V. Um conjunto variado de políticas tem sido desenvolvida no sentido de, progressivamente, fazer diminuir as desigualdades de género. No domínio da educação, os investimentos tanto em infra‑estruturas educativas quanto de recursos humanos, aliado aos apoios socioeducativos têm permitido que a situação se tornasse favorável às mulheres, exigindo políticas direccionadas aos rapazes que possam assegurar o não abandono e as reprovações. No domínio da saúde, os cuidados primários de saúde e os programas específicos de protecção materno‑ infantil têm desempenhado um papel de relevo na melhoria da qualidade de saúde das mulheres. Os Centros de Saúde Sexual e Reprodutiva tanto públicos como das ONGs têm tido uma actuação extremamente eficaz junto às mulheres, havendo, no entanto, necessidade de um ajustamento e quiçá de inflexão estratégica de forma a poder recobrir os rapazes e os homens.

No domínio das actividades económicas, as ONGs e Associações Comunitárias têm, através de projectos de actividades geradoras de rendimento

associados à disponibilização de assistência técnica e de microcrédito, focalizado suas acções de forma particular junto às mulheres. Da mesma forma, o governo, através do Programa Nacional de Luta Contra a Pobreza, tem focalizado as suas intervenções junto a comunidades pobres e nestas em famílias pobres, em regra chefiadas por mulheres.

No domínio político, o Código Eleitoral define mecanismos de subvenção aos partidos, coligações partidárias ou, para o caso de eleições municipais, grupos de cidadãos que tenham nas suas listas e em lugares elegíveis uma percentagem de 30% de mulheres.

Alguns partidos políticos têm também procurado definir algumas directivas internas relativamente à composição das listas para os cargos de direcção partidária sem que, contudo, tenha resultados que possam ser considerados positivos.

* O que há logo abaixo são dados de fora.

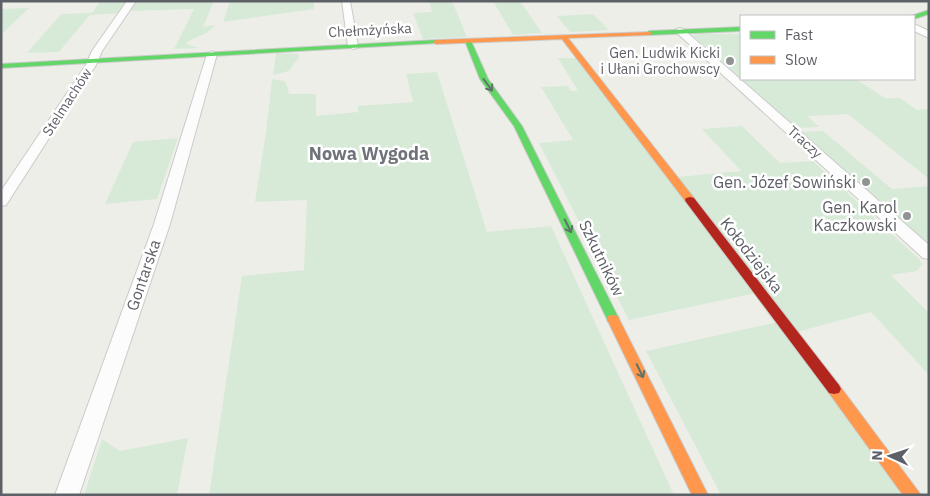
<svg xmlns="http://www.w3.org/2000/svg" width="930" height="496" font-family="'IBM Plex Sans',sans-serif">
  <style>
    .green { fill: #d7ead8 }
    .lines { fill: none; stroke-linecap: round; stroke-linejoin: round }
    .street-casing { stroke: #cacbc9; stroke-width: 2 }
    .fast-casing { stroke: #cbcbca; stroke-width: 2 }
    .slow-casing { stroke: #cbcbca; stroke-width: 2 }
    .jam-casing { stroke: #cbcbca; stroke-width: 2 }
    .street { fill: #fcfcfc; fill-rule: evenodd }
    .fast { fill: #63d668; fill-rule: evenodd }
    .slow { fill: #ff974d; fill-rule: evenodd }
    .jam { fill: #b3261e; fill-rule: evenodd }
    .oneway { stroke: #5f7267 }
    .poi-dot { fill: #909294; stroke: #fff; stroke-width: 2 }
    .labels { text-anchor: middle; stroke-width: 5; stroke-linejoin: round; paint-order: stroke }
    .far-street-label { font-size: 14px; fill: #5e6067; stroke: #fff }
    .far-poi-label { font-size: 14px; fill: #5e6067; stroke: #fff; text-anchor: end }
    .poi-label { font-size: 16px; fill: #5e6067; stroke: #fff; text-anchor: end }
    .street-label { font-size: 16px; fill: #5e6067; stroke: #fff }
    .neighbourhood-label { font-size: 18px; font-weight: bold; fill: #6f7279; stroke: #fff }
  </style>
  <rect width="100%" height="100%" fill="#eeeee9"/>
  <path class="green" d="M100,1H129L121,13L90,15L59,52L27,53L61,14L92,13Z
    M137,1H214L203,27L215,25C208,36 195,35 186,44L199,48L174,49L194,9L129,11Z
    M230,1H314V9L223,22Z
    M429,1H452L467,37L423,39L413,13L432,12Z
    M493,1H520L542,33L513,35Z
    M29,8L1,35V9Z
    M593,14L609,30L570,32L557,16Z
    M700,34H741V79H856L885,98H900L917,110L929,109V179L848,114L807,116L819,127L796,128L692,35Z
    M276,53L298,54L299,57L289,71L273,75Z
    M558,58H577L756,293L629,320L539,143L573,140L541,87L568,86L571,91H578Z
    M437,72L487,232L551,226L674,495H209L242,276L304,270L307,200L255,202L266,132L272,79L284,81L287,85L289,94H316V116L358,112V106L413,102L406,74Z
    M742,126L780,163L813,161L919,259L922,264L917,271L891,275L929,313V375L871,312L797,332L677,177L741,171L702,129Z
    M823,131L892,189L929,186V246L800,132Z
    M178,138L157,199L105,204L133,142Z
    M778,322L906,495H721L646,351Z
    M188,438L177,495H84L102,439L120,451Z"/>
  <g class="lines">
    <defs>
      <path id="street" d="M127,1H136L102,51L96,65L8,202L6,205L1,206V191L86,65L92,51Z
        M342,1H350L358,46L357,48L353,49L348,46Z
        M914,24L929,31V38L914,31Z
        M680,28L683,29L929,245V259L923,258L677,33V29Z
        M212,51L217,54L170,224L79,495H55L154,224L207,54Z"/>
      <path id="fast" d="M929,10V14L914,19V16H911Z
        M741,27V31L649,35L646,33L649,31Z
        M436,40L439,42L438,43L1,68V64Z
        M466,40L471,41L488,79L522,126L619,319L618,322H608L607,319L514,126L480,79L465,41Z"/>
      <path id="slow" d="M651,32V34L649,35L568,38L694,198L695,200L694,202H686L562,39L436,44L433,42L436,40Z
        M613,315L618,316L619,319L708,495H692L607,319L608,316Z
        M834,384L839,385L921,495H903L829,393L827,389L829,385Z"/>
      <path id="jam" d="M690,197L694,198L839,385L841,389L839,393L834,394L829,393L686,202L685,200L686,198Z"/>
    </defs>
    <use href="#street" class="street-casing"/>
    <use href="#fast" class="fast-casing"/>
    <use href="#slow" class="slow-casing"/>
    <use href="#jam" class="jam-casing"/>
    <use href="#street" class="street"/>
    <use href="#fast" class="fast"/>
    <use href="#slow" class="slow"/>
    <use href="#jam" class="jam"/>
  </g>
  <defs><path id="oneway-shaft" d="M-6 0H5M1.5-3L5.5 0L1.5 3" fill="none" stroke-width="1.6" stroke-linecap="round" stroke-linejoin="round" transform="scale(1.25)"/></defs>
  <g class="oneway">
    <use href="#oneway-shaft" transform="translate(488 85) rotate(53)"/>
    <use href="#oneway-shaft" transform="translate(568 226) rotate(63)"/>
    <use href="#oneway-shaft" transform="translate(640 371) rotate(64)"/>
  </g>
  <g class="poi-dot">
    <circle cx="730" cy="61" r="5"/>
    <circle cx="866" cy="182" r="5"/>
    <circle cx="907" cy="216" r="5"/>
  </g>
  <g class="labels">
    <g class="far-street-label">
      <text transform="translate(370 30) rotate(-3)" y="5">Chełmżyńska</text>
      <text transform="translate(67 102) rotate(-57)" y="5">Stelmachów</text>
      <text transform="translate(805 142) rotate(42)" y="5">Traczy</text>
    </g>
    <g class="far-poi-label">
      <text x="720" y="58">Gen. Ludwik Kicki<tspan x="720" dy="16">i Ułani Grochowscy</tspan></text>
    </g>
    <g class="poi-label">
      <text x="856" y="188">Gen. Józef Sowiński</text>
      <text x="897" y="213">Gen. Karol<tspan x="897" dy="18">Kaczkowski</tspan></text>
    </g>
    <g class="street-label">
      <text transform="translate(752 255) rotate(52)" y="6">Kołodziejska</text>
      <text transform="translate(602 258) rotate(64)" y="6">Szkutników</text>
      <text transform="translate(143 275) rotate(-71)" y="6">Gontarska</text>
    </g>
    <g class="neighbourhood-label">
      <text x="369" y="160">Nowa Wygoda</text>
    </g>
  </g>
  <rect width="930" height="496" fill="none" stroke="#5e6067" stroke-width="5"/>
  <rect x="740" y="15" width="175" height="65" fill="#ffffff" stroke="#bfbfc2"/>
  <rect x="750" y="31" width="25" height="8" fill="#63d668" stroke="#bfbfc2"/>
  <text x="785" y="40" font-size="15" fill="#5e6067">Fast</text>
  <rect x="750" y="56" width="25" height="8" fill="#ff974d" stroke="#bfbfc2"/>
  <text x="785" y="65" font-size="15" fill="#5e6067">Slow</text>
  <g transform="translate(890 456) rotate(273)" stroke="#ffffff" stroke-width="4" paint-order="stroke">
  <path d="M0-4L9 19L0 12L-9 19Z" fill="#5e6067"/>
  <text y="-8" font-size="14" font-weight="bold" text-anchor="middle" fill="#5e6067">N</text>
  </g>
</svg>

No âmbito de suas actividades, o ICIEG tem desenvolvido acções de plaidoyer visando sensibilizar as organizações políticas, sindicais e outras no sentido de se viabilizar espaços de participação política das mulheres, a par de um trabalho junto dessas.

VI. Em termos societários, os princípios legalmente garantidos têm vindo a ser, globalmente, assegurados, designadamente os direitos sociais (educação, saúde), direitos económicos e políticos ainda que com graus diversos de concretização.

Com efeito, ainda que o quadro legal seja favorável, como aliás se pode constatar da análise feita na Parte I do documento, persiste a necessidade de regulamentação de um conjunto vasto de leis, convenções e tratados bem como de legislar sobre alguns aspectos relevantes e ainda não tratados, nomeadamente os direitos sexuais e reprodutivos e a protecção de testemunhas. Esta última tem particular importância em situações de violência contra as mulheres.

Deve‑se ainda ressaltar a necessidade de, na definição das prioridades da política criminal, se ter em conta a especificidade e a relevância de alguns processos judiciais que, pela sua natureza e gravidade, devem poder merecer atenção particular da parte dos diversos agentes da justiça.

Os crimes sexuais e violência baseada no género, considerando que podem conduzir a sequelas físicas e psicológicas duradouras e, por vezes, à perda de vidas humanas, deveriam merecer a prioridade atrás referida.